What is being asked
Provide the number of lines in the records that hold the string "secondo", without any other words.

** Opening The data block **

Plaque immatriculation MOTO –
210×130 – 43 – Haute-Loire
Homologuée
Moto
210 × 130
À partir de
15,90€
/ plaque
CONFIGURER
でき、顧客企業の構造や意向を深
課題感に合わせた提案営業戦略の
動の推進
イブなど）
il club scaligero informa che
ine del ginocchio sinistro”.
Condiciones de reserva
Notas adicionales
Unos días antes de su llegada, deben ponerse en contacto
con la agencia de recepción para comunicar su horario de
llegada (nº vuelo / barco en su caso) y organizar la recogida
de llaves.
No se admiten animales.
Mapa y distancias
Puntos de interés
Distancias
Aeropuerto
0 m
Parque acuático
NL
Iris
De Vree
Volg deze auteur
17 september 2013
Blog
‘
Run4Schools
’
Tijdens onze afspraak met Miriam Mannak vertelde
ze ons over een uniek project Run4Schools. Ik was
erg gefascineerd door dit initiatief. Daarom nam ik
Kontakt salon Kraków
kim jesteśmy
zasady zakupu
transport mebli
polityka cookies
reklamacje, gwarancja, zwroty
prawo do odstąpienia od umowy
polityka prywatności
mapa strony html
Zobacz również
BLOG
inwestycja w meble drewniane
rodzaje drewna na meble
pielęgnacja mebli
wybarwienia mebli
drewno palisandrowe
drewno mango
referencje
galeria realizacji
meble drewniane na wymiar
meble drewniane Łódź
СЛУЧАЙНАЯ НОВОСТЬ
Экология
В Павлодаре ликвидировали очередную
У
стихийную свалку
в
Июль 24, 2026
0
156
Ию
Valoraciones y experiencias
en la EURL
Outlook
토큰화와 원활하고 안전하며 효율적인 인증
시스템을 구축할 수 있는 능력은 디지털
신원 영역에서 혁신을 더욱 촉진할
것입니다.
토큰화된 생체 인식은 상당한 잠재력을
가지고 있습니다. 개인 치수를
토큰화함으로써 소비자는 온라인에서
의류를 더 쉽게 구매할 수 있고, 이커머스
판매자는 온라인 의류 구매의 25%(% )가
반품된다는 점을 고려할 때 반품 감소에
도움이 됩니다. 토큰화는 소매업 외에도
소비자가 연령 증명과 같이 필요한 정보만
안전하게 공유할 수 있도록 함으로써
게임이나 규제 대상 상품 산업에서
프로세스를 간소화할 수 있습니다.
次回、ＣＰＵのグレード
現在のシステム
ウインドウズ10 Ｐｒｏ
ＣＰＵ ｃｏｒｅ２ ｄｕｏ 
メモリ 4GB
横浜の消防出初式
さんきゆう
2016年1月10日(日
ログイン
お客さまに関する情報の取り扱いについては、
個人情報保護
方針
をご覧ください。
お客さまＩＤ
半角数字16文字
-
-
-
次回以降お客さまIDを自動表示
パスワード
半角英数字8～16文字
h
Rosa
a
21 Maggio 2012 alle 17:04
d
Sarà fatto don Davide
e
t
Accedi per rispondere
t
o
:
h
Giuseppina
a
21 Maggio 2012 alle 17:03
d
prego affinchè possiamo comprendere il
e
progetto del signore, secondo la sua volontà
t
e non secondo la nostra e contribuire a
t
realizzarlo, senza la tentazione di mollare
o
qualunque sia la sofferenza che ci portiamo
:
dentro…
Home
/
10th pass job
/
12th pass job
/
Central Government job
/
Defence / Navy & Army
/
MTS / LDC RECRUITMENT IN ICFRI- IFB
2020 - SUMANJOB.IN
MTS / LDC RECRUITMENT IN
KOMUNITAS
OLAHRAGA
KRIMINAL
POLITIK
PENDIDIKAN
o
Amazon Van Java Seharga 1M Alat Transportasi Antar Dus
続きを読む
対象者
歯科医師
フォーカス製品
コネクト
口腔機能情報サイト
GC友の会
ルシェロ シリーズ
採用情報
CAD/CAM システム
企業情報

** Closing The data block **

Result of this exercise
2